L'anno scorso è stato pubblicato un rapporto commissionato dalla Chiesa in Francia sugli abusi commessi dal clero tra il 1950 e il 2020, le cui cifre hanno lasciato più di uno senza fiato. È giusto chiarire che la cifra presentata, 216.000 vittime, è una stima fatta dalla commissione a partire dalle 2700 vittime identificate tra il 1950 e il 2020, e da altre 4800 provenienti dagli archivi ritrovati. Tuttavia, ciò non toglie che non un solo abuso avrebbe dovuto verificarsi all'interno della Chiesa, né tantomeno essere insabbiato. Qualcosa di simile è previsto in Paesi come la Spagna, dove la Conferenza episcopale ha richiesto un audit a uno studio legale.

Principi e diritto naturale

Dal caso della Chiesa negli Stati Uniti, venuto alla luce con l'inchiesta del giornale Il Boston GlobeDal recente caso della Chiesa in Francia, possiamo vedere l'entità del problema che la Chiesa ha dovuto affrontare, per il quale sono state necessarie misure di emergenza, con scarsa capacità di riflessione, prima di tutto per conoscere le cause e per poter prevenire, partendo da una domanda molto semplice: perché i miei chierici e i miei religiosi hanno commesso questi abusi o non hanno mantenuto le loro promesse o i loro voti di castità? Che cosa è successo nel processo? È poi necessario individuare i mezzi a disposizione della Chiesa, uno dei quali, quello di cui ci stiamo occupando, è la legge. Ma la legge non è uno strumento che può essere usato indiscriminatamente. Il diritto ha principi che derivano dalla legge naturale e dalle cose.

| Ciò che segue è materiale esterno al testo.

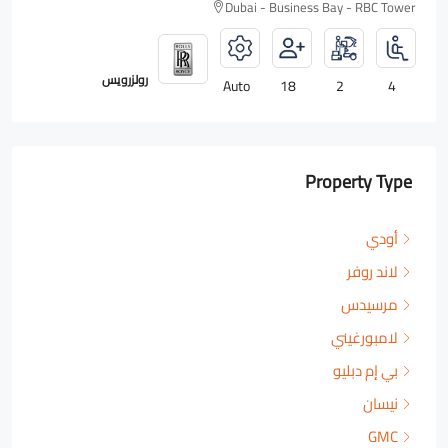
Dubai - Business Bay - RBC Tower
رولزرويس
Auto
18
2
4
Property Type
أودي
لاند روفر
مرسيدس
لامبورغيني
بي إم دبليو
نيسان
GMC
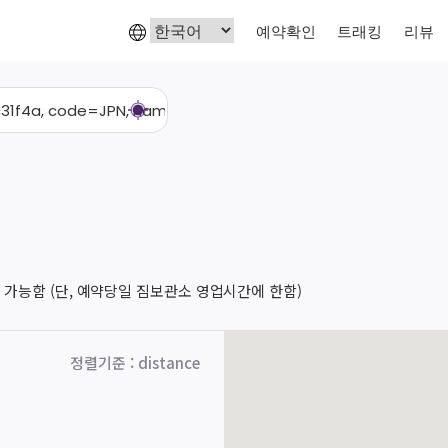
예약확인
트래킹
리뷰
 가능함 (단, 예약당일 짐보관소 영업시간에 한함)
정렬기준
:
distance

In questo modo, deve essere usato e applicato con giustizia e con un giusto senso delle cose, altrimenti commetteremmo di nuovo un'ingiustizia. Pertanto, è necessario che la Chiesa, quando legifera per affrontare gli scandali sessuali di cui stiamo parlando, si prenda del tempo, non troppo, per riflettere sul fenomeno che sta cercando di regolare; sui principi e sui diritti che devono essere rispettati in modo giusto per il raggiungimento dello scopo di tale norma, nonché sugli effetti che tale norma potrebbe generare nella Chiesa. Probabilmente siamo molto lontani dal porre fine al problema dell'abuso, finché non si affronta la causa dell'abuso, che merita uno studio approfondito e interdisciplinare, oserei dire interdicasteriale. Fino a quando ciò non avverrà, il diritto canonico può offrire alcuni strumenti, a condizione che sia fatto con giustizia, non solo con legalità. In questo modo la giustizia e la misericordia sarebbero vissute con tutte le parti coinvolte, compreso il santo popolo fedele di Dio, per parafrasare Papa Francesco.